Compound interest is the most important money concept on the planet. You may also hear it called compounding interest, which is the same thing.
Compound interest can make you richer than you ever imagined or dig you into a deep hole of financial ruin. In this article I’ll dive into what it is, how it can be your best friend or worst enemy, and what you need to do to reap the rewards.
Definition Break Down
Interest is the amount you receive if you let other people borrow your money. It’s also the amount you pay when you borrow money from someone else.
- If you keep money in a savings account, the bank borrows your money. They pay you interest as a reward for you letting them borrow your money. This concept applies whether you let a company or an individual borrow your money.
- If you need to borrow money from someone else, you take out a loan. When you take out a loan, there is an interest rate associated with it, which is the amount that you will owe in addition to the money you need to borrow. So if you take out a $1,000 car loan, you will need to pay the $1,000 back plus whatever interest you are charged.
Compound refers to the way the interest amount is calculated. There are 2 types of calculation methods you need to know.
Simple Interest calculates based on the original loan amount
- If you keep $1,000 in a bank account that pays you 10% simple interest, $1,000 is the original loan amount. 10% of 1,000 is $100 = the amount the bank will pay you every year as a reward for keeping your money there:
- Year 1: Bank pays you $100, so your account balance is $1,100
- Year 2: Bank pays you $100, so your account balance is $1,200
- Year 3: Bank pays you $100, so your account balance is $1,300
and on and on and on….
Compound interest factors in both the original loan amount and the interest that has already accumulated.
- This time you keep $1,000 in a bank account that pays you 10% compound interest. $1,000 is still the original loan amount, but this time you will earn 10% interest on your entire account balance every year. Here’s what is looks like:
- Year 1: Account balance = $1,000.
- 10% of $1,000 = $100. New account balance = $1,100
- Year 2: Account balance = $1,100.
- 10% of $1,100 = $110. New account balance = $1,210.

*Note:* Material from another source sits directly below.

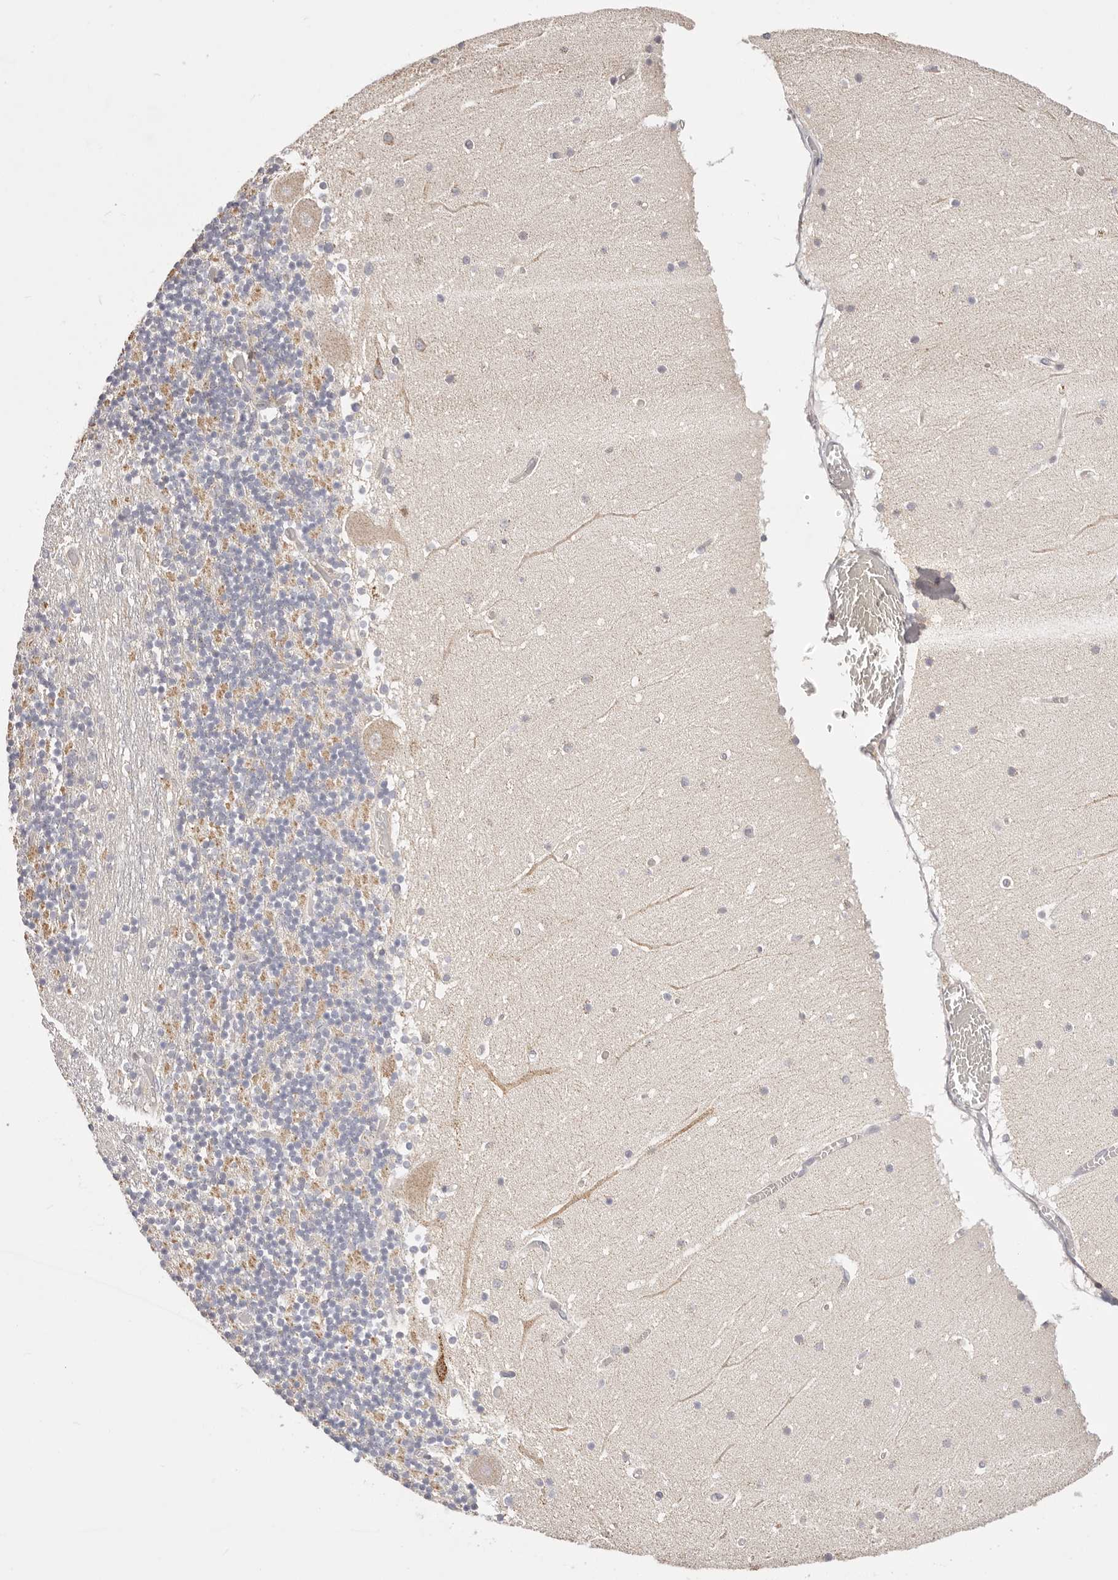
{"staining": {"intensity": "negative", "quantity": "none", "location": "none"}, "tissue": "cerebellum", "cell_type": "Cells in granular layer", "image_type": "normal", "snomed": [{"axis": "morphology", "description": "Normal tissue, NOS"}, {"axis": "topography", "description": "Cerebellum"}], "caption": "Unremarkable cerebellum was stained to show a protein in brown. There is no significant positivity in cells in granular layer.", "gene": "KCMF1", "patient": {"sex": "female", "age": 28}}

- Year 3: Account balance = $1,210.
- 10% of $1,210 = $121. New account balance = $1,331
- Year 1: Account balance = $1,000.
Compound interest is the clear winner when it comes to making money in interest. Because of this, almost all money is borrowed and invested using compound interest calculations, which can either be your best friend or your worst enemy.
Your Best Friend
Compound interest works in your favor when you invest, especially when you invest in the stock market. These investments use compounding interest principles, so you can earn a lot of money over time as long as you’re investing in the right things.
Using a Roth IRA calculator, let’s take a look at what happens when:
- You invest $1,000 in the stock market at age 20 and don’t plan to take it out until age 65.
- You earn an 8% compounded interest rate of return (which is the average rate of return for the stock market)
That $1,000 turns into $31,290 simply because of compound interest!
Now what happens if you add $100 every month to your original investment of $1,000?
I know this sounds like magic but it’s not. You can use a Roth IRA calculator to test out these scenarios yourself. Compound interest definitely works out in your favor when you invest, and the earlier you start the better. I recommend opening a Roth IRA as soon as possible so you can take advantage of the incredible benefits of compound interest.
Your Worst Enemy
The downside to compound interest happens when you are the one borrowing money, especially from a credit card provider. Credit cards use compounding interest to charge you extra if you carry a balance on your credit card.
The interest rate is expressed as APY which means Annual Percentage Yield. The calculation is a bit more complicated because this APY is broken down to the daily interest rate, multiplied by your average daily balance, and then applied at the end of your billing cycle.
Using a Credit Card Interest Calculator, let’s see what happens when:
- You have a $1,000 credit card balance and your card charges you 24% APY
- You pay a minimum payment amount of $30 toward this balance every month
$546 is just the interest amount – don’t forget that you need to pay off the original $1,000 balance too! This means that using your credit card and only paying the minimum payment amount actually costs you $1,546.
Compound interest can really dig you into a financial hole if you carry high balances on a credit card, like this:
- You have a $5,000 credit card balance and your card charges you 24% APY
- You pay a minimum payment amount of $100 toward your balance each month
$8,093 owed just in interest.
DON’T DO THIS. I repeat, please DON’T DO THIS.
While credit cards are an important financial tool, if you don’t use them wisely then you can find yourself owing way more than your original balance like in the example above. Pay off your credit card balance IN FULL every month. If you don’t, the principles of compound interest will make sure to dig you into a giant hole of credit card debt quicker than you thought possible.
Takeaways
- Compound interest applies to your entire account balance, not just your original investment or loan amount. This is awesome for investors, and horrible for people with credit card debt
- Open a Roth IRA and start investing right now to make compound interest your best friend
- Pay off your credit card IN FULL every month so compound interest doesn’t become your worst enemy
Disclaimer: I am not a certified financial advisor and this article is intended for educational purposes only.